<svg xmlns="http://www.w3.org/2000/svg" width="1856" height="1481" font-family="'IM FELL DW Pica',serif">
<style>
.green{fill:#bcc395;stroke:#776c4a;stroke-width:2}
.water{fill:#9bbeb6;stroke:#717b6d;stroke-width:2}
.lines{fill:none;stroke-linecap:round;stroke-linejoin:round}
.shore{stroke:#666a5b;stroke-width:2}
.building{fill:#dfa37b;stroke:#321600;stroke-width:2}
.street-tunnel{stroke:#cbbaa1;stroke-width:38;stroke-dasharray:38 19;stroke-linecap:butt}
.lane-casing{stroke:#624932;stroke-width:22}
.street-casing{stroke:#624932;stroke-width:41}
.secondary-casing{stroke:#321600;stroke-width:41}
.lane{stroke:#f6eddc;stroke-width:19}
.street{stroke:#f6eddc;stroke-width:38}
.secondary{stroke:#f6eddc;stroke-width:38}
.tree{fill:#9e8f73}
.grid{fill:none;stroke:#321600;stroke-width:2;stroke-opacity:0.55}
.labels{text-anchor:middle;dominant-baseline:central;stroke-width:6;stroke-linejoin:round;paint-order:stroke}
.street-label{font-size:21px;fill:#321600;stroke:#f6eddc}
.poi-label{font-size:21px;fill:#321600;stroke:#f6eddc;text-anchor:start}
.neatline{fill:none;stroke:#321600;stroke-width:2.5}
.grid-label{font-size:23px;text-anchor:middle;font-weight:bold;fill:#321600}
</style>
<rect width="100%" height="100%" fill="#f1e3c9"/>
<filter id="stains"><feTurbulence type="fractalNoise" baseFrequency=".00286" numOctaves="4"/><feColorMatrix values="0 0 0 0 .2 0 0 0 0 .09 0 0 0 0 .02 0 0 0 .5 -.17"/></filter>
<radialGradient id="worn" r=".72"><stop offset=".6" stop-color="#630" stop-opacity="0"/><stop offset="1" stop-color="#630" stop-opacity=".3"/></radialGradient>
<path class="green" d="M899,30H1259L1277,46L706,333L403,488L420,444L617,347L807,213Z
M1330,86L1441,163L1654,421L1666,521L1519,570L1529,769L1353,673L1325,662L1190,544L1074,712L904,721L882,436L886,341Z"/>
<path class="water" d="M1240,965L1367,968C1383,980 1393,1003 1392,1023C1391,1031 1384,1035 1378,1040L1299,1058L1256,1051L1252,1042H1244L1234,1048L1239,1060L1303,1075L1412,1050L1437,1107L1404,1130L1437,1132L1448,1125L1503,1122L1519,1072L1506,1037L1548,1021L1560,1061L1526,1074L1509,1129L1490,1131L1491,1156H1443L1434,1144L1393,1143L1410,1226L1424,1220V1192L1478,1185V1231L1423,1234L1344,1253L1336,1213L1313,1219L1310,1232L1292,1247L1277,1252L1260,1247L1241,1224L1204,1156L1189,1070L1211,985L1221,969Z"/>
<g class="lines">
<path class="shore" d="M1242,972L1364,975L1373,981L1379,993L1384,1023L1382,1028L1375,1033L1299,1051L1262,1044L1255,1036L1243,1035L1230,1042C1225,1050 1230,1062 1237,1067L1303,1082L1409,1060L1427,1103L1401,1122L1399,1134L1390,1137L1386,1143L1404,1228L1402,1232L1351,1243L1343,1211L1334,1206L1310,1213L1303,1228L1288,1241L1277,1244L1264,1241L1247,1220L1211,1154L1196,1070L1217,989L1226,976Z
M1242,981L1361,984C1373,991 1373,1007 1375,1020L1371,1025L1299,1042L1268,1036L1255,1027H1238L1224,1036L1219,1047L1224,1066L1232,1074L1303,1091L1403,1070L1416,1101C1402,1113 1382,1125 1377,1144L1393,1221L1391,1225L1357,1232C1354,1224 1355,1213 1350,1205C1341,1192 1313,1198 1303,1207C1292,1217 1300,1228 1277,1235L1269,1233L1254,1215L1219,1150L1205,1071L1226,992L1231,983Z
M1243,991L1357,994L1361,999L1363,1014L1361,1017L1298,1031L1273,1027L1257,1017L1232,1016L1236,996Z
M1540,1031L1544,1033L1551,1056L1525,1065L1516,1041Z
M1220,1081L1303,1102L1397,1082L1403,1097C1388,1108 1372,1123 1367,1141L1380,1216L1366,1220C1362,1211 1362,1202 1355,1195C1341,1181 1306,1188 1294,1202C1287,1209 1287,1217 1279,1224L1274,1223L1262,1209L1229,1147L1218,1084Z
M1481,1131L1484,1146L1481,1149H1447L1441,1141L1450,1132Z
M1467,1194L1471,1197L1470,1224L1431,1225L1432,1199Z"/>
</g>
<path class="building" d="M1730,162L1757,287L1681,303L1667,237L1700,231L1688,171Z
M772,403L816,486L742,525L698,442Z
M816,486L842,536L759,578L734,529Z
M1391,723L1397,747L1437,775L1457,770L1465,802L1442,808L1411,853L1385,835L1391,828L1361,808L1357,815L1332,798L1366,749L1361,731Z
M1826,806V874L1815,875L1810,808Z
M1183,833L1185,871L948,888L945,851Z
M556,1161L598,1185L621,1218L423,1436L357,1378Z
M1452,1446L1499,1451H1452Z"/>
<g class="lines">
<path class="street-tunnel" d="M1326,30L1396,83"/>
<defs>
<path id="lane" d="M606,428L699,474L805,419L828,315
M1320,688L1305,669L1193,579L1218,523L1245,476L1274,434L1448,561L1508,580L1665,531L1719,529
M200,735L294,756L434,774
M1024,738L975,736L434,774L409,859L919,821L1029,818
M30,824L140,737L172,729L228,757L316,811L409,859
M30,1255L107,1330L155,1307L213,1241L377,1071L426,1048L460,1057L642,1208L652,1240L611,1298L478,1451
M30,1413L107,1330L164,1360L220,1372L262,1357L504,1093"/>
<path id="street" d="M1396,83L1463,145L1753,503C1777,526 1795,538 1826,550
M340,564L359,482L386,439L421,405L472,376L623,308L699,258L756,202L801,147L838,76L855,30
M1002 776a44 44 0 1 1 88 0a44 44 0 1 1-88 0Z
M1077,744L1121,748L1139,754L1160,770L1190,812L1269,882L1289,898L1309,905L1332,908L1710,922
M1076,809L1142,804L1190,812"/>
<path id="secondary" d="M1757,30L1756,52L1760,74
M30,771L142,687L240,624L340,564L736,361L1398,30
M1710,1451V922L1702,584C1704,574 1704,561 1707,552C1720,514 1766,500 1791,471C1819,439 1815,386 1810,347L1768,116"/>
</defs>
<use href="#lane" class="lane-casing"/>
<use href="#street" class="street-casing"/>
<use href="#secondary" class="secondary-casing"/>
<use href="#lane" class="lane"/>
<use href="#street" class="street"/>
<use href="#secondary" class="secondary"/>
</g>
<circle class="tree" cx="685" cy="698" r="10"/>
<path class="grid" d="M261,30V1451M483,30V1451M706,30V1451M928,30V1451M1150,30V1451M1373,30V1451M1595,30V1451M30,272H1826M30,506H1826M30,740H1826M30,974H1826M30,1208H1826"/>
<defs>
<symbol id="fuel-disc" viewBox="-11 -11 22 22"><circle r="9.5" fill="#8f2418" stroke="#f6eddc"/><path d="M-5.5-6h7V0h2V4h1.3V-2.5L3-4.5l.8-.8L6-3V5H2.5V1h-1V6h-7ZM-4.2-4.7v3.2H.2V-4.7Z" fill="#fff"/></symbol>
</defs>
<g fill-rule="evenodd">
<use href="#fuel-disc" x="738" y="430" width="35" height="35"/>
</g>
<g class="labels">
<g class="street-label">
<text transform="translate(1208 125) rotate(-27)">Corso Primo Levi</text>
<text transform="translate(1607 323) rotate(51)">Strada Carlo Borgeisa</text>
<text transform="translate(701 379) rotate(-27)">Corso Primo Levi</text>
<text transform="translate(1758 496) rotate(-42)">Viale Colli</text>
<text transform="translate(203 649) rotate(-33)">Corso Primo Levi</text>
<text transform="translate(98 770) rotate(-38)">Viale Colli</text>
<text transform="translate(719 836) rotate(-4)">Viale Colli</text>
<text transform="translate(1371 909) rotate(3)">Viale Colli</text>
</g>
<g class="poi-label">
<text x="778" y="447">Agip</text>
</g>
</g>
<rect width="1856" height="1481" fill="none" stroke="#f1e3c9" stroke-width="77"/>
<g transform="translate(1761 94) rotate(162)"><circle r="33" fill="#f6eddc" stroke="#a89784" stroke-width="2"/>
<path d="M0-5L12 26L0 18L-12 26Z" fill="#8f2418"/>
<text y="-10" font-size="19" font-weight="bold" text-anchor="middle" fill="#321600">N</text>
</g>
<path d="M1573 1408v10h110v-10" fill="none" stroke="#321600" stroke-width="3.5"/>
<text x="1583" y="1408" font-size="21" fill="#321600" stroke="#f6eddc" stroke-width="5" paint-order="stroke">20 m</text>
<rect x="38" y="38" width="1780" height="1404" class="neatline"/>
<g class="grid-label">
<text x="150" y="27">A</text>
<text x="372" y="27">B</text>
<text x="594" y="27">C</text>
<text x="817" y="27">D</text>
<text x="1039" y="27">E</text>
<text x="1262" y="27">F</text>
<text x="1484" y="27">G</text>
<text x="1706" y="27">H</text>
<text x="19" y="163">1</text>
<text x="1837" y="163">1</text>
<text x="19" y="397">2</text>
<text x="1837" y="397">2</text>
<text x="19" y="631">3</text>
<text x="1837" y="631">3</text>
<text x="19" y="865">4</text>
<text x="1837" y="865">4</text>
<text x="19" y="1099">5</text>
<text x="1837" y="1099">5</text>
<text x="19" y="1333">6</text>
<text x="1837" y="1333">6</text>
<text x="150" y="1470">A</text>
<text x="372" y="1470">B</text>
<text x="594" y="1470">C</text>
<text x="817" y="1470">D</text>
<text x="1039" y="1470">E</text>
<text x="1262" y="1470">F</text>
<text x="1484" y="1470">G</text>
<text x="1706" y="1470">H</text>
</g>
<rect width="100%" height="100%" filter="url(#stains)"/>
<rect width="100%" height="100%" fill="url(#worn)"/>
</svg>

+===+

Copy each line of the listing that carries the string "round".

.lines{fill:none;stroke-linecap:round;stroke-linejoin:round}
.labels{text-anchor:middle;dominant-baseline:central;stroke-width:6;stroke-linejoin:round;paint-order:stroke}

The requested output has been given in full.